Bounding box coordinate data
────────
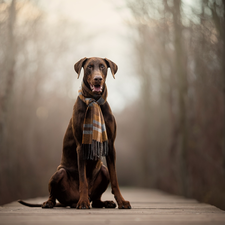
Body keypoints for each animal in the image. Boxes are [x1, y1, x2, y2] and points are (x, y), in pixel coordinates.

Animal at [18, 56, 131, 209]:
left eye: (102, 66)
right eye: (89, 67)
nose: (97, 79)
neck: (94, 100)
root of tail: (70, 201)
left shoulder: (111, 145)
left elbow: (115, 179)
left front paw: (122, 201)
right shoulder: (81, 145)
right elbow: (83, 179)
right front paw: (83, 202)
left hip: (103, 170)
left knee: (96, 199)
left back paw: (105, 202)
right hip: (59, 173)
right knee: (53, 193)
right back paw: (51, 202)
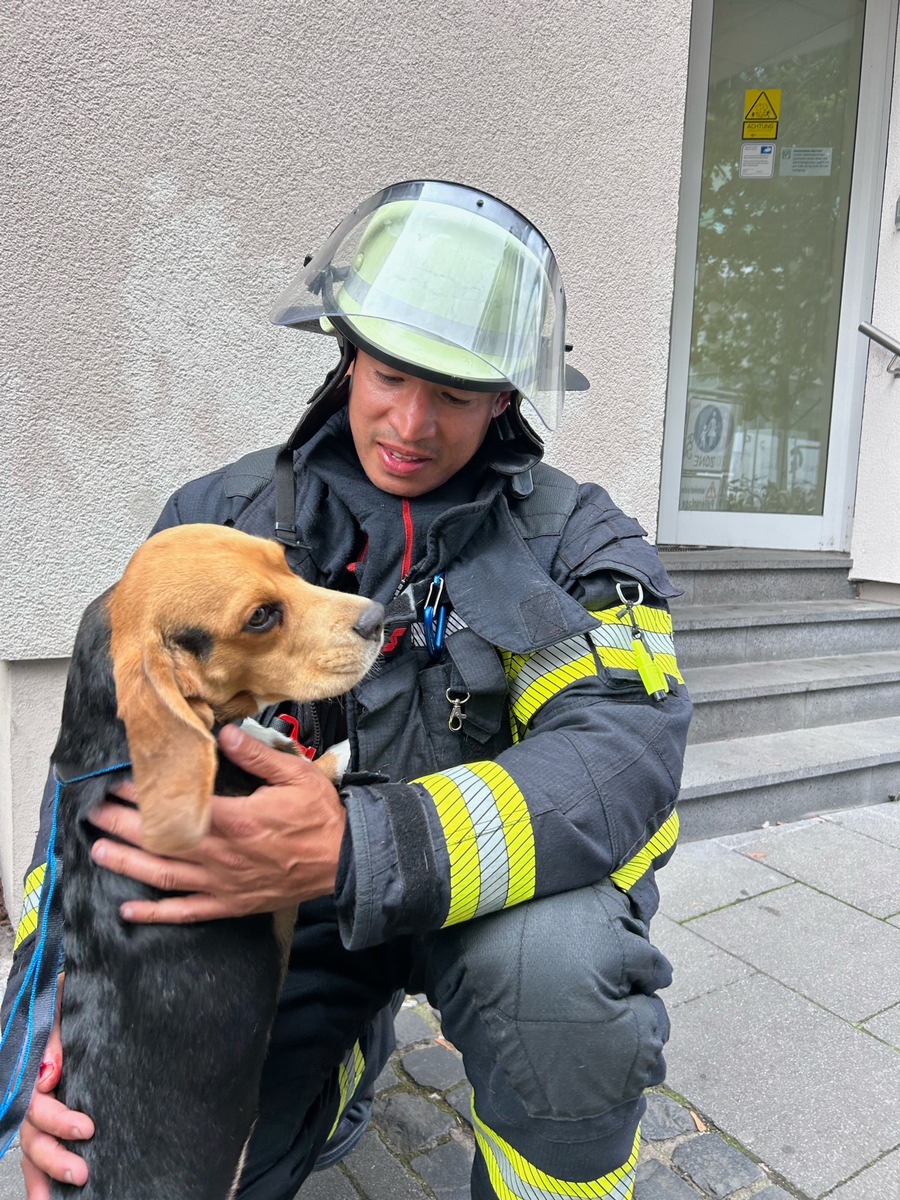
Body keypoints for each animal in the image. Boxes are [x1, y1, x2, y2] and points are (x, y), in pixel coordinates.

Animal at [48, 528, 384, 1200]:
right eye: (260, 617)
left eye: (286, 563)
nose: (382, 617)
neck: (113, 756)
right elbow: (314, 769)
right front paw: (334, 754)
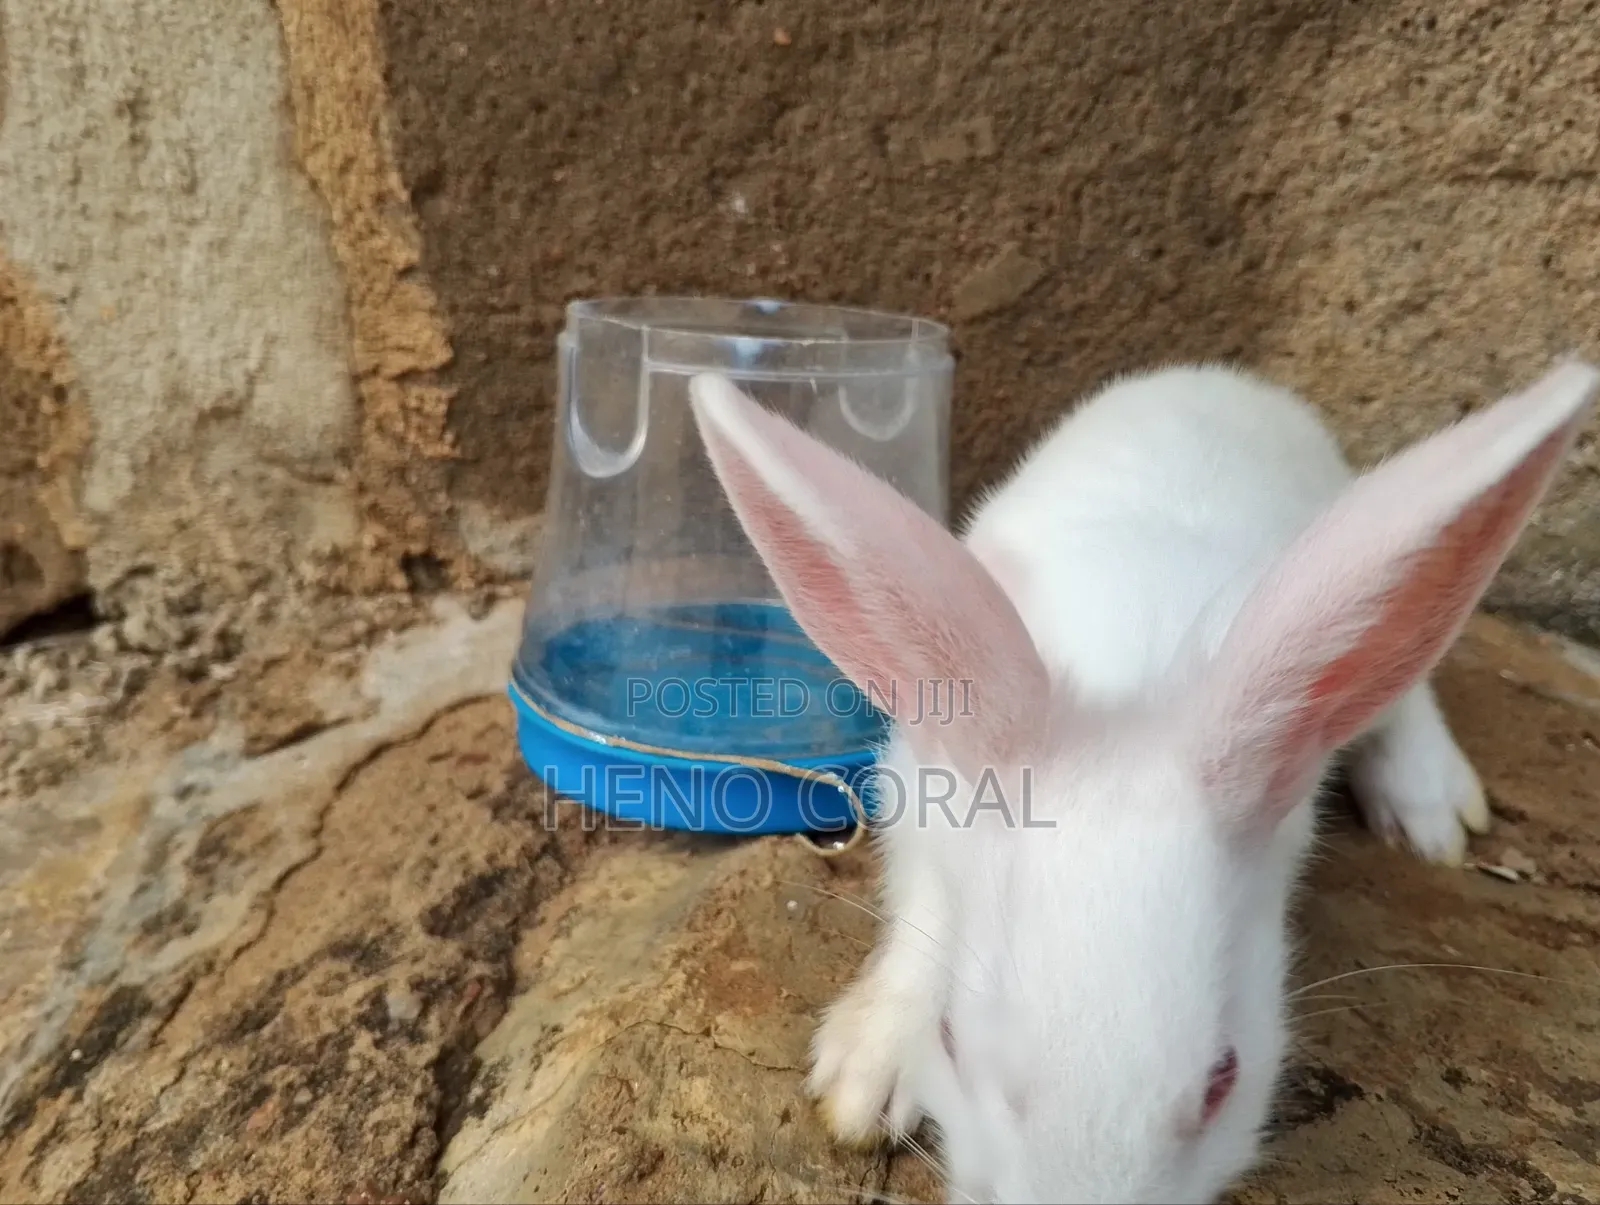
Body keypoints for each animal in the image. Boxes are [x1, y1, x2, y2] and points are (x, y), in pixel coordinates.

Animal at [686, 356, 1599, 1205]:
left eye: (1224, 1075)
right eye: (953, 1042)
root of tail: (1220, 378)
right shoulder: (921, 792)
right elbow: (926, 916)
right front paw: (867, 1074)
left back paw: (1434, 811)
────────
*EXERCISE AIM*
An exact copy of every entry above is required, without the pictures.

*ANSWER TO THIS EXERCISE*
Body keypoints for each animal in the image. Boxes are [x1, y1, x2, y2] and points are (x, y), in pixel coordinates.

Animal at [18, 56, 131, 209]:
left eye: (102, 66)
right eye: (89, 67)
nose: (97, 79)
neck: (94, 100)
root of tail: (70, 201)
left shoulder: (111, 145)
left elbow: (115, 179)
left front paw: (122, 201)
right shoulder: (81, 145)
right elbow: (83, 179)
right front paw: (83, 202)
left hip: (103, 170)
left knee: (96, 199)
left back paw: (105, 202)
right hip: (59, 173)
right knee: (53, 193)
right back paw: (51, 202)
Body keypoints for each animal in the image. Boxes are [x1, y1, x2, y2] and points are (x, y), in pixel coordinates.

Animal at [48, 528, 384, 1200]:
right eye: (260, 617)
left eye: (286, 563)
nose: (382, 617)
neck: (113, 756)
right elbow: (314, 769)
right front paw: (334, 754)
Body keypoints for each animal in the image. Boxes are [x1, y1, x2, y2] and points are (x, y), in pixel coordinates.

Animal at [686, 356, 1599, 1205]:
left eye: (1224, 1075)
right eye: (953, 1042)
root of tail: (1220, 378)
right shoulder: (921, 792)
right elbow: (926, 916)
right front paw: (867, 1074)
left back paw: (1434, 811)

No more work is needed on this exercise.